:: Record list
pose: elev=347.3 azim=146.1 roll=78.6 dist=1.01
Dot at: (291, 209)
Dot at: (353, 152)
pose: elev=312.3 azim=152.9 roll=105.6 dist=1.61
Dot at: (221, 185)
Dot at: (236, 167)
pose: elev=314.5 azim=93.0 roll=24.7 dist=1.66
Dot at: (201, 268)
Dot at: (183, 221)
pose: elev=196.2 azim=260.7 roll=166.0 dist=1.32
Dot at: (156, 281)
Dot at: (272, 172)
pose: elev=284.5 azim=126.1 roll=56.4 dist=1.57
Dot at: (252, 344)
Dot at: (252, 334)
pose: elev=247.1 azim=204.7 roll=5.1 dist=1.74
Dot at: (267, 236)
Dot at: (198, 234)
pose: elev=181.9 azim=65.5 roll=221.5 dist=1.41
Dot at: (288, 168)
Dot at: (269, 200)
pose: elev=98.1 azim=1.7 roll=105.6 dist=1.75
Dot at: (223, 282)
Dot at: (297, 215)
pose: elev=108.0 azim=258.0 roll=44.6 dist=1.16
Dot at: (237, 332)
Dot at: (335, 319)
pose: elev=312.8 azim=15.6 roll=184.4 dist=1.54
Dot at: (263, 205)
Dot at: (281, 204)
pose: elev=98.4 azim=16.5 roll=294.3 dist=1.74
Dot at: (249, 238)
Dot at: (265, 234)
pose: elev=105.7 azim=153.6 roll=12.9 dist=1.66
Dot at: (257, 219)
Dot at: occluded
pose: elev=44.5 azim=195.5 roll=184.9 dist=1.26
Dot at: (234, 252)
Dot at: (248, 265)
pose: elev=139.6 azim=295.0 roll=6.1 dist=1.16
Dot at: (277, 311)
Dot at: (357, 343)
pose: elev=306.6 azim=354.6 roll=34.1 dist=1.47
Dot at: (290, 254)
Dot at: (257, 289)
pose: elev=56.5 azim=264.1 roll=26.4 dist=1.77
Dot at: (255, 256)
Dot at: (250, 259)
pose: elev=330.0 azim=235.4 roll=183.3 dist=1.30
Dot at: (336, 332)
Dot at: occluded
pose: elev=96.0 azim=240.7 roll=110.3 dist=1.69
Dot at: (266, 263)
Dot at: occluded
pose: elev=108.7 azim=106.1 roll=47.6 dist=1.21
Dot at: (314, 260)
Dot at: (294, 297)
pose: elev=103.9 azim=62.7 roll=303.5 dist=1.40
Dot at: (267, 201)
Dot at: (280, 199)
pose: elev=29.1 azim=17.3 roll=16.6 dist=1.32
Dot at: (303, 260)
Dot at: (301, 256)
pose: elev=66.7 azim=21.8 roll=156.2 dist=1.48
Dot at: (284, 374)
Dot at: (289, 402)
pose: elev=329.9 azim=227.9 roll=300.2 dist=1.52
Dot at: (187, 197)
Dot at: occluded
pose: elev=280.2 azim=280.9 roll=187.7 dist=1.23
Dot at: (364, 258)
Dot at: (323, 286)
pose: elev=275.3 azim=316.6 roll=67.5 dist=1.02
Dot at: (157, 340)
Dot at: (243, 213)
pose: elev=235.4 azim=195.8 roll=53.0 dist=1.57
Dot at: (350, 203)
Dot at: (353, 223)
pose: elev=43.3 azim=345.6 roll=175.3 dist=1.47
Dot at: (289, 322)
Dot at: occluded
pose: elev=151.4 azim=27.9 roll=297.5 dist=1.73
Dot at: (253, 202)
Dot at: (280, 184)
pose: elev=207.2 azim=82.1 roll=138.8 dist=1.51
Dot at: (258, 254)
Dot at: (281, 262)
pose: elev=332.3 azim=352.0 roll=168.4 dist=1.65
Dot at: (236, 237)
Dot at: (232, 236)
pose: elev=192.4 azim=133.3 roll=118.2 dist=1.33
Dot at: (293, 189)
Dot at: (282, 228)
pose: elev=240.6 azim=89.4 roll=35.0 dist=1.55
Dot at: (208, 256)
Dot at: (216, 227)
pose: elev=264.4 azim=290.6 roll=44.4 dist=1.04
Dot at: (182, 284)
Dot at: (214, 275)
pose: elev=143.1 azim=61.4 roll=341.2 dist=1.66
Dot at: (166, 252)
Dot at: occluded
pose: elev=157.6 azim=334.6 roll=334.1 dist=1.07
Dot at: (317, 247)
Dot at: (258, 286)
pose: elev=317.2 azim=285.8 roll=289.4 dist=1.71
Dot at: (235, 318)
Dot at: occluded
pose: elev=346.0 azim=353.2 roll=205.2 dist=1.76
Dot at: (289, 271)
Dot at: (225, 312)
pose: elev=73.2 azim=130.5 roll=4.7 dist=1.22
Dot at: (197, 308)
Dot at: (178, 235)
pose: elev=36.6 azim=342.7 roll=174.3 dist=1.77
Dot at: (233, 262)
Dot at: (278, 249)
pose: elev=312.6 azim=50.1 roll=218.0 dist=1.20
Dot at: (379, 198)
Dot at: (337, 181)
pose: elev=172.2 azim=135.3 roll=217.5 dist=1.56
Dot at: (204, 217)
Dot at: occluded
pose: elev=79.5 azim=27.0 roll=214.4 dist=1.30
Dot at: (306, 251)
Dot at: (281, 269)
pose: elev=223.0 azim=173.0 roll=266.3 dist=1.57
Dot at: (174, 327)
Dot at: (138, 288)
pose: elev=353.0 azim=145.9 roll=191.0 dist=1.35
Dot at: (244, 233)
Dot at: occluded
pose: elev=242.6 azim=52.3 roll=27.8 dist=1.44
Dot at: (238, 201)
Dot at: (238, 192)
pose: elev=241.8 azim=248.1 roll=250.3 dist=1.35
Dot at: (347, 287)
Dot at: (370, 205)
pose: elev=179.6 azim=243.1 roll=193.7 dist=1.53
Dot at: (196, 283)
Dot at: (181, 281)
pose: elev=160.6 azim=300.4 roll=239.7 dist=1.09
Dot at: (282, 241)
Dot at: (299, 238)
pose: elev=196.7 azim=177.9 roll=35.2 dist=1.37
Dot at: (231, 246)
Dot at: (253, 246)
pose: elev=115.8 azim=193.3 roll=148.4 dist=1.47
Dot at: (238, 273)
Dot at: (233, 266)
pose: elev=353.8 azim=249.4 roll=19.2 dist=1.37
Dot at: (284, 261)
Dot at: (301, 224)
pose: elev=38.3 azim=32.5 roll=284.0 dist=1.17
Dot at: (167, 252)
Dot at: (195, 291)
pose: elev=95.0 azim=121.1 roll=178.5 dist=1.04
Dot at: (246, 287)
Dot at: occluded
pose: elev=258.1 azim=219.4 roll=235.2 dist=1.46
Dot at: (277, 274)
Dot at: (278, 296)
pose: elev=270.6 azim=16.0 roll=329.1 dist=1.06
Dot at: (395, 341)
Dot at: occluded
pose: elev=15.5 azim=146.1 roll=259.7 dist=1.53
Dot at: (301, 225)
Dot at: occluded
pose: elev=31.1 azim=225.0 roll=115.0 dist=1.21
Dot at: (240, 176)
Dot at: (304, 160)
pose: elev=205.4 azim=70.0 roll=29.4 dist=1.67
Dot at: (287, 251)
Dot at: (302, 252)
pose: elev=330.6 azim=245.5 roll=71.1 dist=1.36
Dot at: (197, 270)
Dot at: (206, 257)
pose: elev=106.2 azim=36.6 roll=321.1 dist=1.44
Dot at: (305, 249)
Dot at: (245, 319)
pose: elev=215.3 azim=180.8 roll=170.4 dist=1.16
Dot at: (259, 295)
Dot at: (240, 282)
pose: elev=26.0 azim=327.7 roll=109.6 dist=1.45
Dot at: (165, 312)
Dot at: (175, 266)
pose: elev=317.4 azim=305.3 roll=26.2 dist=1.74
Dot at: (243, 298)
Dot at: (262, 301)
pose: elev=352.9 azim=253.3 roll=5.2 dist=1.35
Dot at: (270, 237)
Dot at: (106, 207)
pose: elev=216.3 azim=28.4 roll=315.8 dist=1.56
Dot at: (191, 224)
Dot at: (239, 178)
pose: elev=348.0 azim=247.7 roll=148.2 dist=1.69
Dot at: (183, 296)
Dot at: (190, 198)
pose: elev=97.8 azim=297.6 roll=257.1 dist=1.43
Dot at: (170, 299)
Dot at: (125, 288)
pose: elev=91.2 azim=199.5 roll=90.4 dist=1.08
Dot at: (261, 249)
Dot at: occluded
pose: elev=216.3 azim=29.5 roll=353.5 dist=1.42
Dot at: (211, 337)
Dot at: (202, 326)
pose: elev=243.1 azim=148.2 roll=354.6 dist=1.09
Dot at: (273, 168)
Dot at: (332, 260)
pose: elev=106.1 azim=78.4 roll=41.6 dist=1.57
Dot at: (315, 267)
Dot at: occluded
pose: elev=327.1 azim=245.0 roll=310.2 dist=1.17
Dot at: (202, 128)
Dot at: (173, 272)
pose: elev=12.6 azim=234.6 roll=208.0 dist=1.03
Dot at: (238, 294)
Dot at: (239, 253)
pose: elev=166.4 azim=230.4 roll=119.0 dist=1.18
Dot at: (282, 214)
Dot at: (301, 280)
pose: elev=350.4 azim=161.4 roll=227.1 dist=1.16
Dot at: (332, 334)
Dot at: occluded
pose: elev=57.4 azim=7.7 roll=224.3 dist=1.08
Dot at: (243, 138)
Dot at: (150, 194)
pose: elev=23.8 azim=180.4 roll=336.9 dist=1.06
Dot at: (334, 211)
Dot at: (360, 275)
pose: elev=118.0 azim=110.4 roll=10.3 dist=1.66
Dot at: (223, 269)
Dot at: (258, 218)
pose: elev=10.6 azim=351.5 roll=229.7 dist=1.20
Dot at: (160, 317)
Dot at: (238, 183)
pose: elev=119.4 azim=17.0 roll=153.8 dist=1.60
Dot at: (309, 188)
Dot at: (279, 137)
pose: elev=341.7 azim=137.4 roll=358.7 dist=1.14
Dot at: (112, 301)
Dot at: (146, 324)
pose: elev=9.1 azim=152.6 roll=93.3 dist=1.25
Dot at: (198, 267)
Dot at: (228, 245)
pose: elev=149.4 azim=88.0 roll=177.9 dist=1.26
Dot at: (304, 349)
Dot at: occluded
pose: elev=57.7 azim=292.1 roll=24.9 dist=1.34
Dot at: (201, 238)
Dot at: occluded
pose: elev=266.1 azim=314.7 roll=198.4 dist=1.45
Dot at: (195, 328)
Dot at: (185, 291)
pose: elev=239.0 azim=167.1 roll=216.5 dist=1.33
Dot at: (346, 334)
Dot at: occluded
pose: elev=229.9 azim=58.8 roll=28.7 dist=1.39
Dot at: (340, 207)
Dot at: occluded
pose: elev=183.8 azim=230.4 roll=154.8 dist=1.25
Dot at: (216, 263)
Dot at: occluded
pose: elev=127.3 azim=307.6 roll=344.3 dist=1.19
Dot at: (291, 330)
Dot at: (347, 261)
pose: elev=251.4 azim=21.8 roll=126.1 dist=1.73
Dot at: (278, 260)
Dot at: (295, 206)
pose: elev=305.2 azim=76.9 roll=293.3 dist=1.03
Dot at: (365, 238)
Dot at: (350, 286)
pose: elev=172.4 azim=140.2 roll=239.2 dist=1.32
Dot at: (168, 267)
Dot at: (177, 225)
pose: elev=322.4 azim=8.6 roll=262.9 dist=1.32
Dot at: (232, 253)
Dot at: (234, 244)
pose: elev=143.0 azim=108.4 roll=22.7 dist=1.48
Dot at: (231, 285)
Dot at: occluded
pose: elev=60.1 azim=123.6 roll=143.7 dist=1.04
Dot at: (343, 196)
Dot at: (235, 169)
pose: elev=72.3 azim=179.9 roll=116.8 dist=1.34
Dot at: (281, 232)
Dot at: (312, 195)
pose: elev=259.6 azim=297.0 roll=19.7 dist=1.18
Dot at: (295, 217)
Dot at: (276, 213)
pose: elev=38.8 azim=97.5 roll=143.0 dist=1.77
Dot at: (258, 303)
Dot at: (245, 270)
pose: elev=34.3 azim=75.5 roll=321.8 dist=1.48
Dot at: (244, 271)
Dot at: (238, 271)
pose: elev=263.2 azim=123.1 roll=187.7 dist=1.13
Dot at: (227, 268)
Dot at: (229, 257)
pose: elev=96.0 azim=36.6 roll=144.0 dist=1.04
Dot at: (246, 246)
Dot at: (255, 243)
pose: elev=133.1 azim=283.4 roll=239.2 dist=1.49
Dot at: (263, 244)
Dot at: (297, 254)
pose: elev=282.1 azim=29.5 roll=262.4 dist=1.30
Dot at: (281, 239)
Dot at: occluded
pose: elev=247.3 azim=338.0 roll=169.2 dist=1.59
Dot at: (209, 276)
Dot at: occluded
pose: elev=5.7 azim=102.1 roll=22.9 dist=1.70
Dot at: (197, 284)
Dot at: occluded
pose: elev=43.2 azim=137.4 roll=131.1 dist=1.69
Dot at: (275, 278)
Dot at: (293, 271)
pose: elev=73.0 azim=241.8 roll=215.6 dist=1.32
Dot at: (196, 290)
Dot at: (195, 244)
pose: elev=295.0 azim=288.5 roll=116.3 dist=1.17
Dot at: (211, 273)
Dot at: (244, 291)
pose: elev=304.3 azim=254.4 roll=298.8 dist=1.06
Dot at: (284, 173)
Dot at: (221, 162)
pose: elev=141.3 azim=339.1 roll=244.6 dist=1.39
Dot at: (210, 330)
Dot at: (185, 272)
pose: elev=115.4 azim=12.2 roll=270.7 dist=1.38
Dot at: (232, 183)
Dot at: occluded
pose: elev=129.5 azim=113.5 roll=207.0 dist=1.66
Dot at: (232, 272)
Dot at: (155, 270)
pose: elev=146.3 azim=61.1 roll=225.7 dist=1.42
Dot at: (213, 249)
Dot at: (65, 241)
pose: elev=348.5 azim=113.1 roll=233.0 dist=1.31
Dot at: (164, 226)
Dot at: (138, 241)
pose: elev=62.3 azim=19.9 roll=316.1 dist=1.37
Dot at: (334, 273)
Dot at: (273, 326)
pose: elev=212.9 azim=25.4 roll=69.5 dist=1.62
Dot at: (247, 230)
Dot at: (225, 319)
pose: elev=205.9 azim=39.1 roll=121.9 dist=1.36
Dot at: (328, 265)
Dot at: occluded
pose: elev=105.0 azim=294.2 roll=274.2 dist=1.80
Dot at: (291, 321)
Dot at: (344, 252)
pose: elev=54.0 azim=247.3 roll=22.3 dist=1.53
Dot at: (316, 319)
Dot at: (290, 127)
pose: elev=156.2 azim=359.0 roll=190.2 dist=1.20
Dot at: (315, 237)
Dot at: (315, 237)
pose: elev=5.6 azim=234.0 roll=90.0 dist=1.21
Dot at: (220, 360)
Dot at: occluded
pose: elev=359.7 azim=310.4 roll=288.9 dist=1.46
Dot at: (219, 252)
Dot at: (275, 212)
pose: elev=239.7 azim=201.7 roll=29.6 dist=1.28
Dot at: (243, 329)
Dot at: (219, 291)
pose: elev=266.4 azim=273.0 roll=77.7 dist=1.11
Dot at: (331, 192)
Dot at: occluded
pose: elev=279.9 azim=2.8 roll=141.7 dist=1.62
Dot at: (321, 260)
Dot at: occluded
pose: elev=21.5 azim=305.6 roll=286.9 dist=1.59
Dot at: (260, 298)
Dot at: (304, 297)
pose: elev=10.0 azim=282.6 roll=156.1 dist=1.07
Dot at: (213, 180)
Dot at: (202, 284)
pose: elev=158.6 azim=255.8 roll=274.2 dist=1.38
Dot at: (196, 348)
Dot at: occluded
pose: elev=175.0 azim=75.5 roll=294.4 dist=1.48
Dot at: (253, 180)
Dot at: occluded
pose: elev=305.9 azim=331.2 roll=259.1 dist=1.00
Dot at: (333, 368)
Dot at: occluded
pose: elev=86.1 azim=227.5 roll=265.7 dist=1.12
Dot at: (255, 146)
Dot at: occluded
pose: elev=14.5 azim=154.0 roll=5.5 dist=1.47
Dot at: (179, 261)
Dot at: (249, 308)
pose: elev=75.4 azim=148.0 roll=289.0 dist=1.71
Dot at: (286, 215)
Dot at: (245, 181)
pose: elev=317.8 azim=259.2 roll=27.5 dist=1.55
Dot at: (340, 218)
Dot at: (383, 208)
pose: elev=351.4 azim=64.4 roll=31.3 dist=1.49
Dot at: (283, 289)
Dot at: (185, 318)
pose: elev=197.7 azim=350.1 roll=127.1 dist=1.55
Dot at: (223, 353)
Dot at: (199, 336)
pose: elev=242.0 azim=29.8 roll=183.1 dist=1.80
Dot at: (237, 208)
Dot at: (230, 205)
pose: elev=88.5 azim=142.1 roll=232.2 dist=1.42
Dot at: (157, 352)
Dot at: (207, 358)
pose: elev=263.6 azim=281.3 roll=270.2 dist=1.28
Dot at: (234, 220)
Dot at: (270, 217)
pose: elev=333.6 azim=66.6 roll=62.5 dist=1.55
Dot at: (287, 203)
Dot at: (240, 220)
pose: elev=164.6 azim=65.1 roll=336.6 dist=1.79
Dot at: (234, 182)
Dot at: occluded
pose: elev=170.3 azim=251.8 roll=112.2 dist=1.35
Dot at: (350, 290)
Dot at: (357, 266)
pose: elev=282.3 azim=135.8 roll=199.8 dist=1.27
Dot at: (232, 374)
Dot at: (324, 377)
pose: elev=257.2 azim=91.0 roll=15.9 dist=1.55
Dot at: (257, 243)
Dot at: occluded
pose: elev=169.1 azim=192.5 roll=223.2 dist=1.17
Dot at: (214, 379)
::::
• Your instructions: Arrange the entries as a Markdown table with the columns "Row" and "Line", one line per row and no blank lines. Begin at the first line of the entries and stop after the line that contains "Dot at: (272, 172)".

• The answer:
| Row | Line |
|---|---|
| 1 | pose: elev=347.3 azim=146.1 roll=78.6 dist=1.01 |
| 2 | Dot at: (291, 209) |
| 3 | Dot at: (353, 152) |
| 4 | pose: elev=312.3 azim=152.9 roll=105.6 dist=1.61 |
| 5 | Dot at: (221, 185) |
| 6 | Dot at: (236, 167) |
| 7 | pose: elev=314.5 azim=93.0 roll=24.7 dist=1.66 |
| 8 | Dot at: (201, 268) |
| 9 | Dot at: (183, 221) |
| 10 | pose: elev=196.2 azim=260.7 roll=166.0 dist=1.32 |
| 11 | Dot at: (156, 281) |
| 12 | Dot at: (272, 172) |